А ведь я знаю об этой женщине абсолютно все…
Подстегиваю свою вороную и галопирующим шагом стремительно вырываюсь вперед. Щелкая языком, подгоняю лошадь, привстаю в седле, наклоняюсь, сливаясь телом с живой машиной, которая развивает бешеную скорость всего за несколько секунд.
Хочу сейчас побыть один, с собой наедине… В тотальном одиночестве и без живых свидетелей!
— Велихов! — кричит мне в спину Ния. — Подожди! Я так быстро не могу-у-у-у. Куда ты…
Не оборачиваясь, мчу, по плечам стегая животину. Она хрипит, но в тоже время ровно дышит и, стремглав, летит вперед, прижав к шее настороженные уши, и распуская гриву на ветру, который аэродинамично меня с ней обтекает…
У Тоньки разноцветные глаза и красивая улыбка. Когда Смирнова улыбается, то покоряет тех, кто по воле случая с ней рядом оказался. Это, как взрывная волна, как неминуемая отдача при поражении снарядом, тяжелая контузия при звуковом сопровождении смертельного удара. Вот так я на это все смотрю и так все понимаю.
Кручусь, гарцуя, на поляне, на которую влетел на вороной кобыле, почти ее загнав. Натягиваю повод, трензелями разрывая теплые живые губы, вонзаю железо в беззубые дёсны лошади, которая захлебывается собственной слюной, взбитой от скачки и от моих жестоких действий в пожелтевшую, как у курильщика, густую пену. Она плюется, давится собственным языком и встав на дыбы, поднимает передние копыта, передвигаясь точным шагом на оставшихся двоих.
— Вот так! — шепчу ей в уши, поощряя. — Умница!
Лошадь нервничает и мотает головой, попадая грубым волосом мне в нос, глаза, рот и даже уши.
— Все! Все! — отпускаю и опускаюсь вниз, инерционно следуя за ней. — Прости, девочка! — наклонившись, хлопаю ладонью по плечу. — Ты сильная, малышка. Я не хотел тебя обидеть.

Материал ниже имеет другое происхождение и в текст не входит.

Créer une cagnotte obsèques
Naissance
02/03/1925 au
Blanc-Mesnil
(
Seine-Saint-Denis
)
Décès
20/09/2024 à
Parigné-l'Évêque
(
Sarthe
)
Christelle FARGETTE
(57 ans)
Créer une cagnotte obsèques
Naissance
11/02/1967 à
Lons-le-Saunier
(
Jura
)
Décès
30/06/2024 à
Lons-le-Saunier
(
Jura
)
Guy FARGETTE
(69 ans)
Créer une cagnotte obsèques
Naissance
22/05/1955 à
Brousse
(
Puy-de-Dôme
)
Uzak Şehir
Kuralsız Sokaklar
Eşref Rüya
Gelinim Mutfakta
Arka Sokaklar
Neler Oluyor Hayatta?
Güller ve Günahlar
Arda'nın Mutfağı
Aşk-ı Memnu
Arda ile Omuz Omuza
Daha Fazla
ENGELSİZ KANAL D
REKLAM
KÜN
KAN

Так вышло! Случайно… Я за всем не уследил и заигрался. Сильно и без шансов на повторную жеребьевку или перебрасывание игральных карт-костей. Уговор есть уговор, а мы с Антонией заранее все обговорили. Чему здесь удивляться, тут только покориться и свой заслуженный выигрыш — если Туз не шутит — взять.
Спешиваюсь и перекидываю через лошадиную голову поводья, удобно располагая их себе под руку. Шагаю, безжалостно наступая на желтые смеющиеся головки одуванчиков, которым в этом месте нет числа. С остервенением отшвыриваю каждый, гильотинируя солнечную улыбку, что попадается мне под сапог.
Я слышу четкий лошадиный топот. Где-то совсем рядом, довольно близко. Смирнова, по-видимому, догнала меня. Наконец-то! Я хочу все объяснить и, черт меня дери, во всем признаться, если она станет меня, конечно, слушать.
Красивая… Запыхавшаяся… Ищущая… Стоящая на вытянутых ногах в стременах, но не сидящая в седле… Сейчас, по-моему, она готова растерзать меня за то, что безбожно бросил и куда-то в неизвестном направлении ускакал.
— Что с тобой? — Тоня подъезжает и резко останавливает жеребца. Он фыркает и сильно, как будто утвердительно, вперед-назад мотает головой. — Тише, мальчик, — шепчет молодцу на ушко. — Петя?
Уткнувшись головой в женское бедро, кручусь, пробираясь головой ей в мышцу, пронзая мякоть бешеным желанием, настойчивостью и чертовым энтузиазмом.
— Тонь…
— Что произошло? — Смирнова запускает руку в мои волосы, легко сжимает и гладит, словно мать ласкает в чем-то провинившегося мальчишку.